The Graduate Teaching Fellows Federation at the University of Oregon is partway through its 2023 bargaining cycle with the university. It held its fourth and most recent session on May 5.
According to a post on its Instagram page, the GTFF said the university was happy with their existing contract, bringing few new proposals.
This bargaining season, the GTFF is bargaining on the platform of DIGNITY by structuring their proposals on what they believe GEs should have access to for their teaching and living. This means economic stability, health and well-being, respect for international GEs, professional working conditions, resources for underserved groups and bridging the power gap.
Emalydia Flenory, co-lead negotiator for the GTFF and GE in the English department, said she hoped that the UO would come with more proposals. For Moeko Yamazaki, a GE in the history department who specializes in labor history in the U.S., said she has been at the UO for six years and continues to struggle with the same issues.
“Financials are always a big challenge to be an international GE here. My rent just went up by $120 this year but then my wage doesn’t increase that much,” Yamazaki said.
For international GEs, GTFF is bargaining for the UO to make housing units available to all incoming GEs and will be given notice of the housing arrangements within 30 days of the GE signing their offer letter.
When she started as a GE, Yamazaki said she received minimal training.
“There were one or two-hour sessions in which there were three or four older GEs that talked about their experiences as an international student,” Yamazaki said
In the proposal, the GTFF is bargaining for first-year international GEs to have an additional six hours of paid training in addition to the four hours of required training.
This training would teach the different computer systems used in the U.S., introduction in course management software, engagement program workshops and U.S. workplace communication and cultural adaptation strategies according to the proposal.
“American college is very different and what students expect is very different,” Yamazaki said.
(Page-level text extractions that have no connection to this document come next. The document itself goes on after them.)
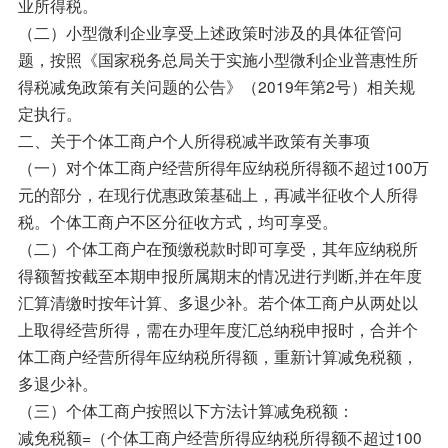
业所得税。
（二）小型微利企业享受上述政策时涉及的具体征管问
题，按照《国家税务总局关于实施小型微利企业普惠性所
得税减免政策有关问题的公告》（2019年第2号）相关规
定执行。
二、关于个体工商户个人所得税减半政策有关事项
（一）对个体工商户经营所得年应纳税所得额不超过100万
元的部分，在现行优惠政策基础上，再减半征收个人所得
税。个体工商户不区分征收方式，均可享受。
（二）个体工商户在预缴税款时即可享受，其年应纳税所
得额暂按截至本期申报所属期末的情况进行判断,并在年度
汇算清缴时按年计算、多退少补。若个体工商户从两处以
上取得经营所得，需在办理年度汇总纳税申报时，合并个
体工商户经营所得年应纳税所得额，重新计算减免税额，
多退少补。
（三）个体工商户按照以下方法计算减免税额：
减免税额=（个体工商户经营所得应纳税所得额不超过100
In her country, grading is much harsher, Yamazaki said, and more training on the expectations of grading at the UO would be helpful to her teaching style.
The GTFF said it is working to ensure all GEs have secure access to housing and higher wages.
“They, shocked but not surprised, have come with very little changes,” Flenory said. “Which is just disappointing because there is a lot to address and a lot to improve on in terms of our working conditions across the university.”
The priority for Flenory is receiving a better salary that meets the area’s living conditions.
“The biggest thing would just be the salary because they’ve only proposed a 4% raise increase, and I feel like their initial proposal was a place where they could have signaled in a big way that they recognized our current economic situation with inflation and the housing costs increasing just in the city of Eugene,” Flenory said.
An important part of bargaining is building a community where everyone can support each other, Rosa Inocencio Smith, VP of member communications, said.
Smith updates the website with information from bargaining sessions so that community members and students can be up to date about what is going on and help support GTFF.
“We have created this page to be a one-stop shop for bargaining information,” Smith said.
Smith said that standing in solidarity with other unions on campus like the UO Student Worker Union has been important in rallying the community together.
“The most important parts of our work don’t stop at bargaining. We need the community networks and these networks of support and friendship,” Smith said.